Johannesburg, 06 Jun 2011

Google to ditch older browsers

Google is phasing out support for older browsers from 1 August, according to the BBC.

Those using Internet Explorer 7, Safari 3, Firefox 3.5 and their predecessors to view Gmail, Google Calendar, Talk, Docs and Sites will then lose some functions. Eventually, it warned, these Web services will stop working for those sticking with older browsers.

The move is part of a trend to stop the use of ageing browsers, which can be insecure and not sophisticated enough to handle the latest Web technologies.

Syrian Internet back online

Internet access came back online in Syria on Saturday after two-thirds of networks in the country became unreachable from the rest of the world in the midst of street protests on Friday, reports Cnet.

As the strife-ridden country once again became visible to the online world, videos of snipers apparently firing on peaceful demonstrators began to surface.

According to Renesys, which monitors Internet connectivity, the country's 3G data network and other ISPs disappeared from the global network grid on Friday morning, but domains linked to the Syrian government remained online.

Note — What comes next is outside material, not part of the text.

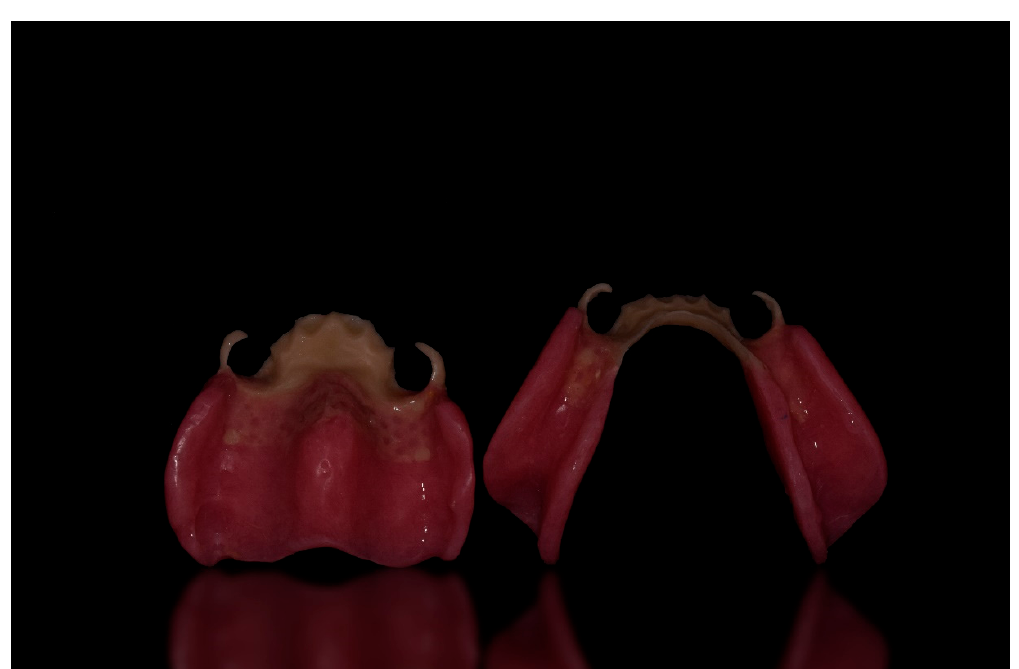
Figure 5. Intaglio surface of acetal frameworks with processed acrylic resin after finishing and polishing. The frameworks were designed with meshes and finish lines to provide mechanical retention between the acetal and acrylic resin.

FBI affiliate's passwords stolen

Nearly 180 passwords belonging to members of an Atlanta-based FBI affiliate have been stolen and leaked to the Internet, the group confirmed yesterday, reveals the Associated Press.

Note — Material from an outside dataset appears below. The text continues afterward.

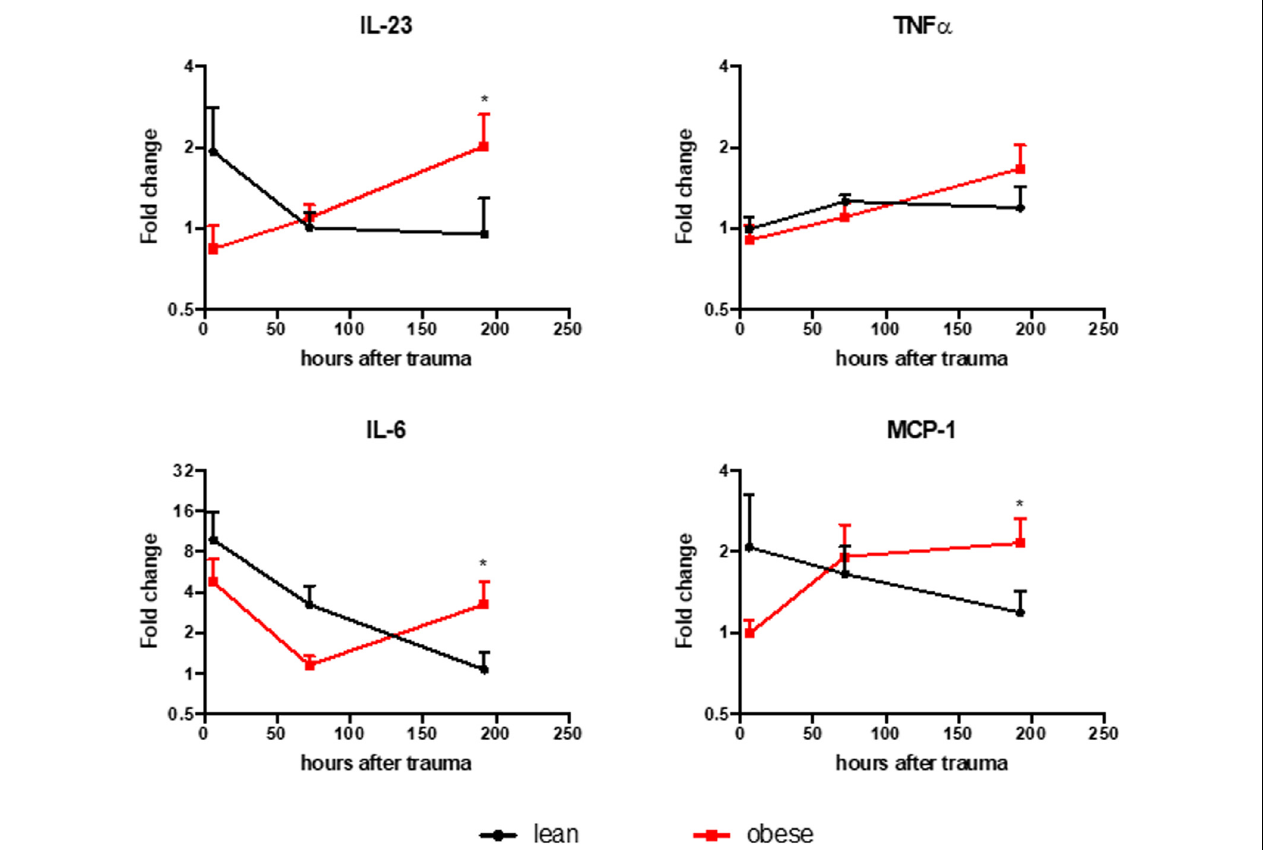
FIGURE 11 | Lean animals show resolved inflammation 192 h post trauma induction, while obese mice show elevated levels of IL-23, MCP-1, and IL-6. Legendplex assay was performed to evaluate the level of IL-23, MCP-1, IL-6, and TNFa in the plasma of lean and obese mice. The level of chemo- and cytokines were determined in control mice as well as 6, 72, and 192 h post trauma. The data is normalized to the respective control group and presented as mean ± SEM. The comparison was made between the two diets at each time point using two-way ANOVA followed by an uncorrected Fisher’s LSD test ( α = 0.05). * p < 0.05.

The logins belonged to members of the local chapter of InfraGard, a public-private partnership devoted to sharing information about threats to US physical and Internet infrastructure, the chapter's president said.

“Someone did compromise the Web site,” InfraGard Atlanta Members Alliance president Paul Farley said in a brief e-mail exchange. “We do not at this time know how the attack occurred or the method used to reveal the passwords.”

Americans shrug off cellphone cancer warning

News last week that an arm of the World Health Organisation said cellphones might raise the risk of brain cancer has been greeted by Americans mostly with a shrug of the shoulder - one that's pinning a cellphone to the ear, says the Associated Press.

Google searches for “cancer” and “cellphones” spiked this week. And some people vowed to get headsets to shield themselves from radiation.

But most seemed to either dismiss the warning as too vague, or reason that if the most useful device in modern life poses a slight health risk, then so be it.